Loathe – I Let It In And It Took Everything
Letztes Jahr habe ich Loathe noch im Vorprogramm von Stray From The Path live bestaunen dürfen und wurde regelrecht weggeblasen. Was für ein Auftritt. Dementsprechend war ich schon Feuer und Flamme für das neue Album und wurde nicht enttäuscht. Die Jungs kennen keine Grenzen und haben dadurch ein Wahnsinns-Album kreiert. Loathe sind mit Sicherheit einer der Bands im Modern Metal-Bereich der Zukunft.
Cremations – Dissolution Of Balance
„We are born with nothing and we are doomed to fade away“. Gleich die erste Textzeile des Openers „Nothing“ trifft den Nagel der aktuellen Weltlage voll auf den Kopf und bei mir voll ins Schwarze. Ein geiles Ding, das jeder HC/Metal-Fan mal auschecken sollte.
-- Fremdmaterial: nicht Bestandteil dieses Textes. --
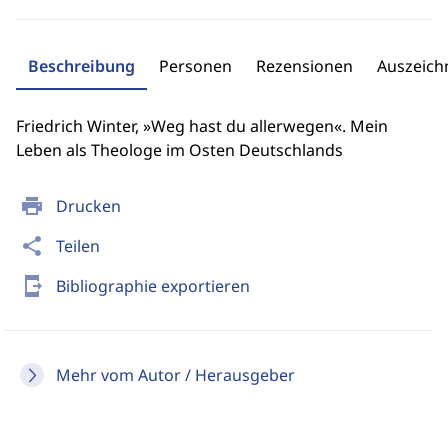
Beschreibung
Personen
Rezensionen
Auszeic
Friedrich Winter, »Weg hast du allerwegen«. Mein
Leben als Theologe im Osten Deutschlands
print
Drucken
share
Teilen
send_to_mobile
Bibliographie exportieren
Mehr vom Autor / Herausgeber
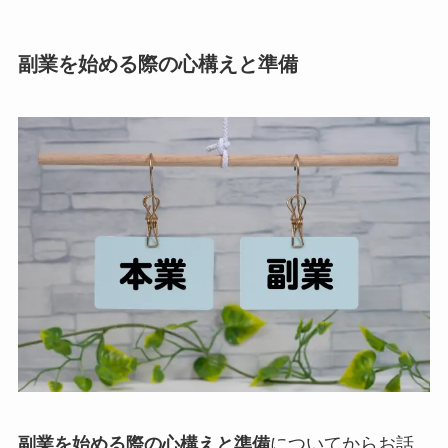
副業を始める際の心構えと準備
副業を始める際の心構えと準備
についてからお話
Das mich August Burns Red noch einmal so dermaßen abholen, hätte ich nie gedacht. Aber Guardians ist von vorne bis hinten eine ganz großartige Scheibe geworden, die auch heute noch in „Heavy Rotation“ bei mir läuft. Die Typen können es halt einfach.
Hach, der Evan. Er ist wieder da und das besser denn je. Mehr kann man dazu nicht sagen.
Außerdem haben noch zwei meiner absoluten Lieblingsbands neue Alben veröffentlicht, die ebenfalls sehr, sehr genial geworden sind. Das wären zum einen die Deftones mit „Ohms“ und „Black Stallion“ und The Smashing Pumpkins mit „Cyr“. Vor allem „Cyr“ läuft aktuell rauf und runter und begeistert vor allem auch meine Tochter, die dazu immer fröhlich durchs Haus tanzt.
Meine Lieblingsshows 2020
Zum Glück durften wir wenigstens auf Live-Musik nicht ganz verzichten, da viele Bands einfach per Livestreams einige Ihrer Songs akustisch zum Besten gegeben haben (z. B. Jimmy Eat World oder Pine) oder sogar in voller Montur auf den Bühnen ein wenig Konzertatmosphäre ins Wohnzimmer gezaubert haben (z.B. Underoath, Into It. Over It. oder August Burns Red).
Meine Neuentdeckung 2020
Und so kommen wir auch schon zu meiner Neuentdeckung des Jahres: Gaelynn Lea. Diese außergewöhnliche Künstlerin macht so gut wie wöchentlich Livestreams, die sich definitiv lohnen. Abgesehen davon ist sie eine wirklich begnadete Violinistin. Checkt auf jeden Fall mal ihr Tiny Desk Konzert aus. Gänsehaut pur.
In diesem Sinne: Bleibt gesund, passt auf Euch auf und nächstes Jahr sehen wir uns wieder auf Konzerten. Versprochen.